• **Aim of the exercise**
Retype the entries exactly. Include every line.

START Supplied information

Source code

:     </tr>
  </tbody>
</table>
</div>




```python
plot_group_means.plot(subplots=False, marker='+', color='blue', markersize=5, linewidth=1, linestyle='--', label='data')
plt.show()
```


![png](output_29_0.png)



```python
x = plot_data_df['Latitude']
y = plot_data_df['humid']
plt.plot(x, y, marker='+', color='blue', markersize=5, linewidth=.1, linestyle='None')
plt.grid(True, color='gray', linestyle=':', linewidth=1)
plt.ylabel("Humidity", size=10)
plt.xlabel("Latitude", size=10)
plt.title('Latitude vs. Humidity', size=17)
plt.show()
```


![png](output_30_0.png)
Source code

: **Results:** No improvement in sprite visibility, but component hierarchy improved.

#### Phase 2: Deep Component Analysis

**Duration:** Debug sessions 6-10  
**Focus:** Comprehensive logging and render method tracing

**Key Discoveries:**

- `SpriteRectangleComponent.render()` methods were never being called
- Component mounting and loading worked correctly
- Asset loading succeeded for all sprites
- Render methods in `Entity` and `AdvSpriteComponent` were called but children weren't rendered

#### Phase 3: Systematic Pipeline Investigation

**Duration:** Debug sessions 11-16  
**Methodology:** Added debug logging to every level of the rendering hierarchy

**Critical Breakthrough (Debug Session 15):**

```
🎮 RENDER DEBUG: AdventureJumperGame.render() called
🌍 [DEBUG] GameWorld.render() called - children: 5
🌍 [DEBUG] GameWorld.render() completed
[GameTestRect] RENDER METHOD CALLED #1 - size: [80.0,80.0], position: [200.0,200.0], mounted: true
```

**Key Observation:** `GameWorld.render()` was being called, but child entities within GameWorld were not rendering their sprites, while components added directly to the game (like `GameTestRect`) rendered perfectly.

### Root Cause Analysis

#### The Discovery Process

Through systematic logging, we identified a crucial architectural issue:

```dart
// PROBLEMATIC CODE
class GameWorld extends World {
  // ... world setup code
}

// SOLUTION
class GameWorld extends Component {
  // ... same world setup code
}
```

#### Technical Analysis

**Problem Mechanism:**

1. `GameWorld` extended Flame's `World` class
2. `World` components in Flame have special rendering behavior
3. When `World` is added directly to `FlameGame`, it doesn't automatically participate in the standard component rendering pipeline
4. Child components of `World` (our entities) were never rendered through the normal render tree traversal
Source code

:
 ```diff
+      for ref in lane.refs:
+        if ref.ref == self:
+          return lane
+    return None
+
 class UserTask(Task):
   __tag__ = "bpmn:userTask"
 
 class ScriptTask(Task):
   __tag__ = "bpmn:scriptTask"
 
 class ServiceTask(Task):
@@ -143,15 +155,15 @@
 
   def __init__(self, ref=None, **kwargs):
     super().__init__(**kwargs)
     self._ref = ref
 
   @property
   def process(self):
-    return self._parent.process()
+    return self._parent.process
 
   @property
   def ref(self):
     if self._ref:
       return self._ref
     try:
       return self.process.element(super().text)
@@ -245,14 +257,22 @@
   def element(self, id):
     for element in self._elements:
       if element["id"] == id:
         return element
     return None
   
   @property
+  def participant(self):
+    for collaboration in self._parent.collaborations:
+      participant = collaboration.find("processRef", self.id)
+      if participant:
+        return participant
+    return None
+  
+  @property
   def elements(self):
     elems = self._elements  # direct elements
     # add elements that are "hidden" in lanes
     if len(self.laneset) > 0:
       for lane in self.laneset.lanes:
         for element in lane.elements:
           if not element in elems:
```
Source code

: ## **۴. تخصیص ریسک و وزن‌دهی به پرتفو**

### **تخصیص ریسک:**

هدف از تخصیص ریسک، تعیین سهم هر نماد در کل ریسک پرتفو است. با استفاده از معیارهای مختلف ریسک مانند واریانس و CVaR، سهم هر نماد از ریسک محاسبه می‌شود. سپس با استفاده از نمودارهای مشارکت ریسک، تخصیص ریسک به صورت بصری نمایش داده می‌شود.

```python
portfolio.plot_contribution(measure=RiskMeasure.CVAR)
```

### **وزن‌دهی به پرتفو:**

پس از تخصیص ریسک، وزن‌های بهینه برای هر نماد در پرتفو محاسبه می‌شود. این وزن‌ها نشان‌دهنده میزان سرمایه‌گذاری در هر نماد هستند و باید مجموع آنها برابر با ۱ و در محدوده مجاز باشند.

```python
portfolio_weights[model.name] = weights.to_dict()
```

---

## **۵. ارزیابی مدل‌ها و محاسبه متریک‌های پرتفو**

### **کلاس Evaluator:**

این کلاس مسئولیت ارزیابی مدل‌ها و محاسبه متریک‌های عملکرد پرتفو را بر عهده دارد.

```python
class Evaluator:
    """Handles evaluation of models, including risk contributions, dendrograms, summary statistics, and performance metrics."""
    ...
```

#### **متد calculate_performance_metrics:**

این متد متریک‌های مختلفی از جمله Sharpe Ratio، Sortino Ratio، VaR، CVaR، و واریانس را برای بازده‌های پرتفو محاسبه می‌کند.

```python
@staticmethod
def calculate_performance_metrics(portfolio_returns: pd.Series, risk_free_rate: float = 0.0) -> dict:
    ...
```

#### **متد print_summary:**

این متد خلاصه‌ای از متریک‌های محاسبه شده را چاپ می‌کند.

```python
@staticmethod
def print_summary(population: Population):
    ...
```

END Supplied information

• **Completed task**
Source code

:     </tr>
  </tbody>
</table>
</div>




```python
plot_group_means.plot(subplots=False, marker='+', color='blue', markersize=5, linewidth=1, linestyle='--', label='data')
plt.show()
```


![png](output_29_0.png)



```python
x = plot_data_df['Latitude']
y = plot_data_df['humid']
plt.plot(x, y, marker='+', color='blue', markersize=5, linewidth=.1, linestyle='None')
plt.grid(True, color='gray', linestyle=':', linewidth=1)
plt.ylabel("Humidity", size=10)
plt.xlabel("Latitude", size=10)
plt.title('Latitude vs. Humidity', size=17)
plt.show()
```


![png](output_30_0.png)
Source code

: **Results:** No improvement in sprite visibility, but component hierarchy improved.

#### Phase 2: Deep Component Analysis

**Duration:** Debug sessions 6-10  
**Focus:** Comprehensive logging and render method tracing

**Key Discoveries:**

- `SpriteRectangleComponent.render()` methods were never being called
- Component mounting and loading worked correctly
- Asset loading succeeded for all sprites
- Render methods in `Entity` and `AdvSpriteComponent` were called but children weren't rendered

#### Phase 3: Systematic Pipeline Investigation

**Duration:** Debug sessions 11-16  
**Methodology:** Added debug logging to every level of the rendering hierarchy

**Critical Breakthrough (Debug Session 15):**

```
🎮 RENDER DEBUG: AdventureJumperGame.render() called
🌍 [DEBUG] GameWorld.render() called - children: 5
🌍 [DEBUG] GameWorld.render() completed
[GameTestRect] RENDER METHOD CALLED #1 - size: [80.0,80.0], position: [200.0,200.0], mounted: true
```

**Key Observation:** `GameWorld.render()` was being called, but child entities within GameWorld were not rendering their sprites, while components added directly to the game (like `GameTestRect`) rendered perfectly.

### Root Cause Analysis

#### The Discovery Process

Through systematic logging, we identified a crucial architectural issue:

```dart
// PROBLEMATIC CODE
class GameWorld extends World {
  // ... world setup code
}

// SOLUTION
class GameWorld extends Component {
  // ... same world setup code
}
```

#### Technical Analysis

**Problem Mechanism:**

1. `GameWorld` extended Flame's `World` class
2. `World` components in Flame have special rendering behavior
3. When `World` is added directly to `FlameGame`, it doesn't automatically participate in the standard component rendering pipeline
4. Child components of `World` (our entities) were never rendered through the normal render tree traversal
Source code

:
 ```diff
+      for ref in lane.refs:
+        if ref.ref == self:
+          return lane
+    return None
+
 class UserTask(Task):
   __tag__ = "bpmn:userTask"
 
 class ScriptTask(Task):
   __tag__ = "bpmn:scriptTask"
 
 class ServiceTask(Task):
@@ -143,15 +155,15 @@
 
   def __init__(self, ref=None, **kwargs):
     super().__init__(**kwargs)
     self._ref = ref
 
   @property
   def process(self):
-    return self._parent.process()
+    return self._parent.process
 
   @property
   def ref(self):
     if self._ref:
       return self._ref
     try:
       return self.process.element(super().text)
@@ -245,14 +257,22 @@
   def element(self, id):
     for element in self._elements:
       if element["id"] == id:
         return element
     return None
   
   @property
+  def participant(self):
+    for collaboration in self._parent.collaborations:
+      participant = collaboration.find("processRef", self.id)
+      if participant:
+        return participant
+    return None
+  
+  @property
   def elements(self):
     elems = self._elements  # direct elements
     # add elements that are "hidden" in lanes
     if len(self.laneset) > 0:
       for lane in self.laneset.lanes:
         for element in lane.elements:
           if not element in elems:
```
Source code

: ## **۴. تخصیص ریسک و وزن‌دهی به پرتفو**

### **تخصیص ریسک:**

هدف از تخصیص ریسک، تعیین سهم هر نماد در کل ریسک پرتفو است. با استفاده از معیارهای مختلف ریسک مانند واریانس و CVaR، سهم هر نماد از ریسک محاسبه می‌شود. سپس با استفاده از نمودارهای مشارکت ریسک، تخصیص ریسک به صورت بصری نمایش داده می‌شود.

```python
portfolio.plot_contribution(measure=RiskMeasure.CVAR)
```

### **وزن‌دهی به پرتفو:**

پس از تخصیص ریسک، وزن‌های بهینه برای هر نماد در پرتفو محاسبه می‌شود. این وزن‌ها نشان‌دهنده میزان سرمایه‌گذاری در هر نماد هستند و باید مجموع آنها برابر با ۱ و در محدوده مجاز باشند.

```python
portfolio_weights[model.name] = weights.to_dict()
```

---

## **۵. ارزیابی مدل‌ها و محاسبه متریک‌های پرتفو**

### **کلاس Evaluator:**

این کلاس مسئولیت ارزیابی مدل‌ها و محاسبه متریک‌های عملکرد پرتفو را بر عهده دارد.

```python
class Evaluator:
    """Handles evaluation of models, including risk contributions, dendrograms, summary statistics, and performance metrics."""
    ...
```

#### **متد calculate_performance_metrics:**

این متد متریک‌های مختلفی از جمله Sharpe Ratio، Sortino Ratio، VaR، CVaR، و واریانس را برای بازده‌های پرتفو محاسبه می‌کند.

```python
@staticmethod
def calculate_performance_metrics(portfolio_returns: pd.Series, risk_free_rate: float = 0.0) -> dict:
    ...
```

#### **متد print_summary:**

این متد خلاصه‌ای از متریک‌های محاسبه شده را چاپ می‌کند.

```python
@staticmethod
def print_summary(population: Population):
    ...
```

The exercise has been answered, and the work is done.